• WORK TO BE COMPLETED: Please copy the text of all the material below exactly as it appears, line for line, and leave the pictures out of your answer.

• THE INPUT:
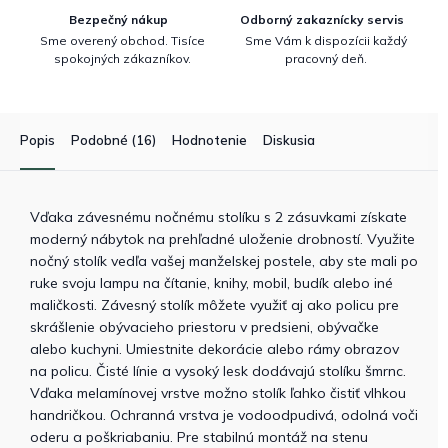
Bezpečný nákup
Odborný zakaznícky servis
Sme overený obchod. Tisíce
Sme Vám k dispozícii každý
spokojných zákazníkov.
pracovný deň.
Popis
Podobné (16)
Hodnotenie
Diskusia
Vďaka závesnému nočnému stolíku s 2 zásuvkami získate
moderný nábytok na prehľadné uloženie drobností. Využite
nočný stolík vedľa vašej manželskej postele, aby ste mali po
ruke svoju lampu na čítanie, knihy, mobil, budík alebo iné
maličkosti. Závesný stolík môžete využiť aj ako policu pre
skrášlenie obývacieho priestoru v predsieni, obývačke
alebo kuchyni. Umiestnite dekorácie alebo rámy obrazov
na policu. Čisté línie a vysoký lesk dodávajú stolíku šmrnc.
Vďaka melamínovej vrstve možno stolík ľahko čistiť vlhkou
handričkou. Ochranná vrstva je vodoodpudivá, odolná voči
oderu a poškriabaniu. Pre stabilnú montáž na stenu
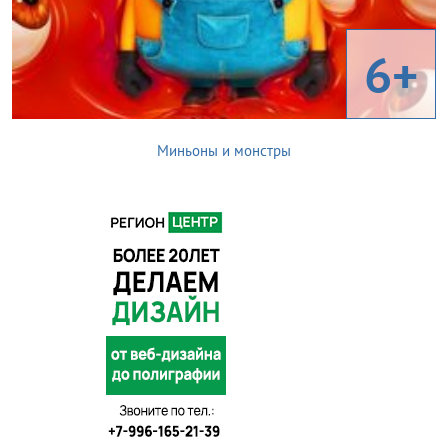
6+
Миньоны и монстры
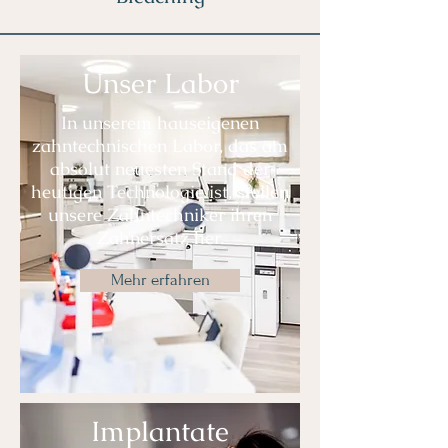
Unser Labor
In unserem hauseigenen
zahntechnischen Labor, das am
absolut neuesten Stand der
heutigen Technologie ist, stellen
unsere Zahntechniker ihren
Zahnersatz her.
Mehr erfahren
Implantate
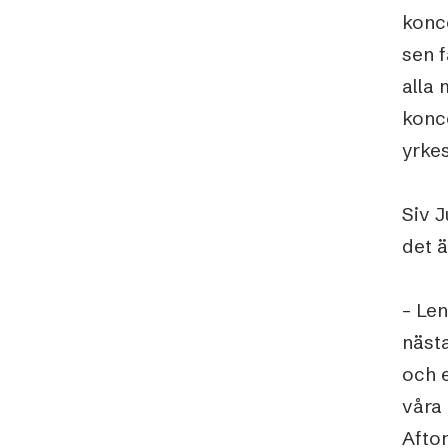
konc
sen f
alla 
konce
yrke
Siv 
det 
– Len
nästa
och 
våra 
Afto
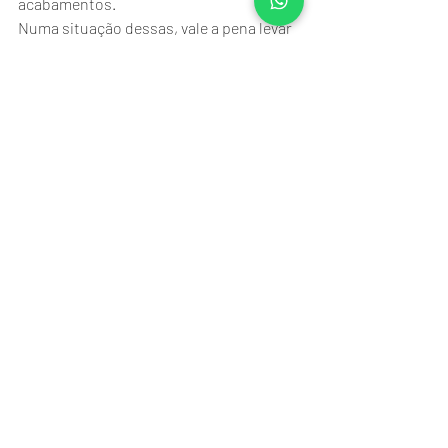
acabamentos.
Numa situação dessas, vale a pena levar 
em conta o 
custo-benefício
. Tenha em 
mente não só a durabilidade da 
estrutura no longo prazo, mas também o 
orçamento total de sua obra.
Gostou das dicas? Esperamos que, 
agora, você possa comprar telha térmica 
sem erro! Se precisar de mais 
informações, entre em contato conosco 
pelo telefone (51) 3587.3666 ou WhatsApp 
(51) 99416.6058. Obrigado pela leitura e 
até a próxima!
Foto de capa: iStock/ChaayTee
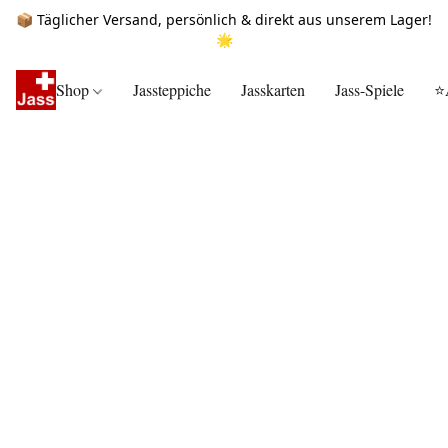
📦 Täglicher Versand, persönlich & direkt aus unserem Lager!
🌟
Shop
Jassteppiche
Jasskarten
Jass-Spiele
⭐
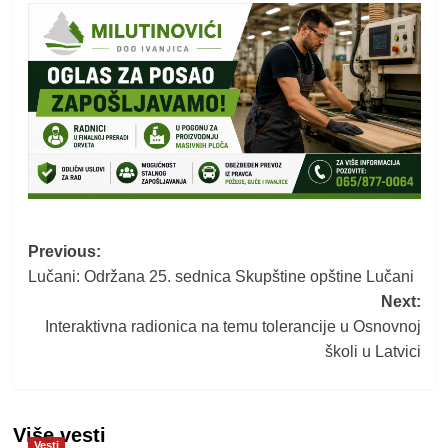
Post
Previous:
Lučani: Održana 25. sednica Skupštine opštine Lučani
navigation
Next:
Interaktivna radionica na temu tolerancije u Osnovnoj
školi u Latvici
Više vesti
Vesti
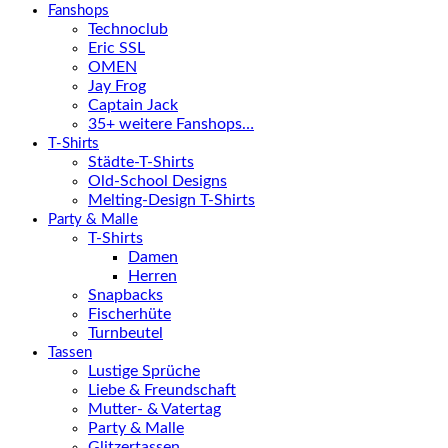
Fanshops
Technoclub
Eric SSL
OMEN
Jay Frog
Captain Jack
35+ weitere Fanshops…
T-Shirts
Städte-T-Shirts
Old-School Designs
Melting-Design T-Shirts
Party & Malle
T-Shirts
Damen
Herren
Snapbacks
Fischerhüte
Turnbeutel
Tassen
Lustige Sprüche
Liebe & Freundschaft
Mutter- & Vatertag
Party & Malle
Glitzertassen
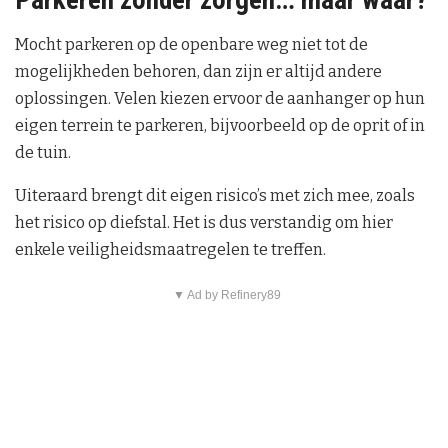
Mocht parkeren op de openbare weg niet tot de
mogelijkheden behoren, dan zijn er altijd andere
oplossingen. Velen kiezen ervoor de aanhanger op hun
eigen terrein te parkeren, bijvoorbeeld op de oprit of in
de tuin.
Uiteraard brengt dit eigen risico’s met zich mee, zoals
het risico op diefstal. Het is dus verstandig om hier
enkele veiligheidsmaatregelen te treffen.
▼ Ad by Refinery89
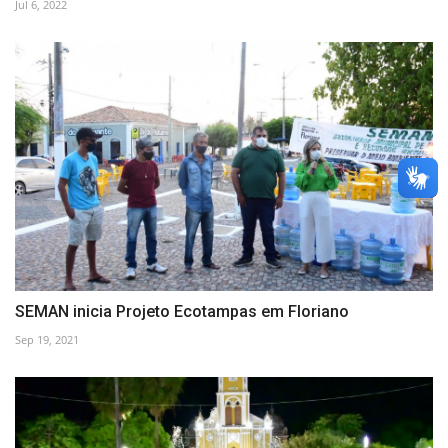
Jul 6, 2022
SEMAN inicia Projeto Ecotampas em Floriano
Sep 19, 2021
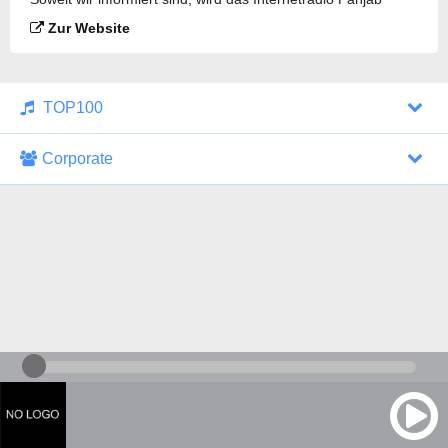
Radio gesendet.
Zur Website
TOP100
Corporate
1000 Italohits
128 kbps
Tagesthemen (Aud...
0 Sendungen
30.07.2026 um 10:46 Uhr
ZDF - "heute-jou...
7 Sendungen
29.07.2026 um 21:45 Uhr
Nachrichten - De...
10 Sendungen
30.07.2026 um 10:30 Uhr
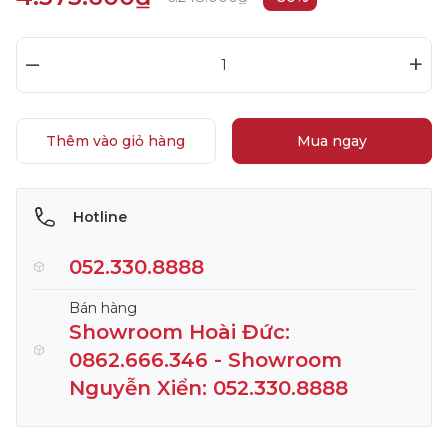
–
+
Thêm vào giỏ hàng
Mua ngay
Hotline
052.330.8888
Bán hàng
Showroom Hoài Đức:
0862.666.346 - Showroom
Nguyễn Xiển: 052.330.8888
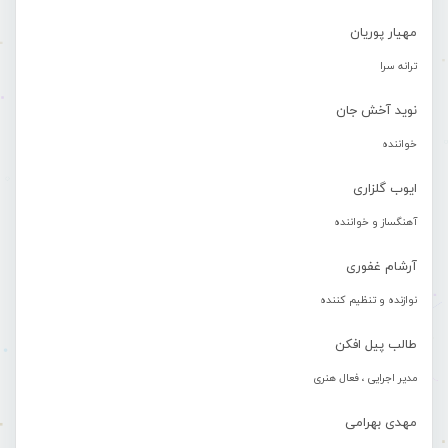
مهیار پوریان
ترانه سرا
نوید آخش جان
خواننده
ایوب گلزاری
آهنگساز و خواننده
آرشام غفوری
نوازنده و تنظیم کننده
طالب پیل افکن
مدیر اجرایی ، فعال هنری
مهدی بهرامی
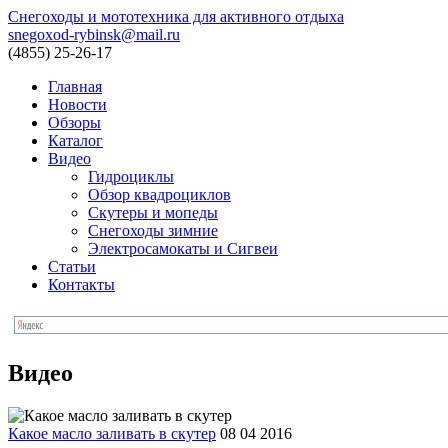
Снегоходы и мототехника для активного отдыха
snegoxod-rybinsk@mail.ru
(4855)
25-26-17
Главная
Новости
Обзоры
Каталог
Видео
Гидроциклы
Обзор квадроциклов
Скутеры и мопеды
Снегоходы зимние
Электросамокаты и Сигвеи
Статьи
Контакты
Видео
Какое масло заливать в скутер
08 04 2016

• FINISHED EXERCISE:
Bezpečný nákup
Odborný zakaznícky servis
Sme overený obchod. Tisíce
Sme Vám k dispozícii každý
spokojných zákazníkov.
pracovný deň.
Popis
Podobné (16)
Hodnotenie
Diskusia
Vďaka závesnému nočnému stolíku s 2 zásuvkami získate
moderný nábytok na prehľadné uloženie drobností. Využite
nočný stolík vedľa vašej manželskej postele, aby ste mali po
ruke svoju lampu na čítanie, knihy, mobil, budík alebo iné
maličkosti. Závesný stolík môžete využiť aj ako policu pre
skrášlenie obývacieho priestoru v predsieni, obývačke
alebo kuchyni. Umiestnite dekorácie alebo rámy obrazov
na policu. Čisté línie a vysoký lesk dodávajú stolíku šmrnc.
Vďaka melamínovej vrstve možno stolík ľahko čistiť vlhkou
handričkou. Ochranná vrstva je vodoodpudivá, odolná voči
oderu a poškriabaniu. Pre stabilnú montáž na stenu
6+
Миньоны и монстры
Unser Labor
In unserem hauseigenen
zahntechnischen Labor, das am
absolut neuesten Stand der
heutigen Technologie ist, stellen
unsere Zahntechniker ihren
Zahnersatz her.
Mehr erfahren
Implantate
konc
sen f
alla 
konce
yrke
Siv 
det 
– Len
nästa
och 
våra 
Afto
acabamentos.
Numa situação dessas, vale a pena levar 
em conta o 
custo-benefício
. Tenha em 
mente não só a durabilidade da 
estrutura no longo prazo, mas também o 
orçamento total de sua obra.
Gostou das dicas? Esperamos que, 
agora, você possa comprar telha térmica 
sem erro! Se precisar de mais 
informações, entre em contato conosco 
pelo telefone (51) 3587.3666 ou WhatsApp 
(51) 99416.6058. Obrigado pela leitura e 
até a próxima!
Foto de capa: iStock/ChaayTee
📦 Täglicher Versand, persönlich & direkt aus unserem Lager!
🌟
Shop
Jassteppiche
Jasskarten
Jass-Spiele
⭐
Post
Previous:
Lučani: Održana 25. sednica Skupštine opštine Lučani
navigation
Next:
Interaktivna radionica na temu tolerancije u Osnovnoj
školi u Latvici
Više vesti
Vesti
Fanshops
Technoclub
Eric SSL
OMEN
Jay Frog
Captain Jack
35+ weitere Fanshops…
T-Shirts
Städte-T-Shirts
Old-School Designs
Melting-Design T-Shirts
Party & Malle
T-Shirts
Damen
Herren
Snapbacks
Fischerhüte
Turnbeutel
Tassen
Lustige Sprüche
Liebe & Freundschaft
Mutter- & Vatertag
Party & Malle
Glitzertassen
Mocht parkeren op de openbare weg niet tot de
mogelijkheden behoren, dan zijn er altijd andere
oplossingen. Velen kiezen ervoor de aanhanger op hun
eigen terrein te parkeren, bijvoorbeeld op de oprit of in
de tuin.
Uiteraard brengt dit eigen risico’s met zich mee, zoals
het risico op diefstal. Het is dus verstandig om hier
enkele veiligheidsmaatregelen te treffen.
▼ Ad by Refinery89
Jul 6, 2022
SEMAN inicia Projeto Ecotampas em Floriano
Sep 19, 2021
Radio gesendet.
Zur Website
TOP100
Corporate
1000 Italohits
128 kbps
Tagesthemen (Aud...
0 Sendungen
30.07.2026 um 10:46 Uhr
ZDF - "heute-jou...
7 Sendungen
29.07.2026 um 21:45 Uhr
Nachrichten - De...
10 Sendungen
30.07.2026 um 10:30 Uhr
–
+
Thêm vào giỏ hàng
Mua ngay
Hotline
052.330.8888
Bán hàng
Showroom Hoài Đức:
0862.666.346 - Showroom
Nguyễn Xiển: 052.330.8888
مهیار پوریان
ترانه سرا
نوید آخش جان
خواننده
ایوب گلزاری
آهنگساز و خواننده
آرشام غفوری
نوازنده و تنظیم کننده
طالب پیل افکن
مدیر اجرایی ، فعال هنری
مهدی بهرامی
Снегоходы и мототехника для активного отдыха
snegoxod-rybinsk@mail.ru
(4855)
25-26-17
Главная
Новости
Обзоры
Каталог
Видео
Гидроциклы
Обзор квадроциклов
Скутеры и мопеды
Снегоходы зимние
Электросамокаты и Сигвеи
Статьи
Контакты
Видео
Какое масло заливать в скутер
08 04 2016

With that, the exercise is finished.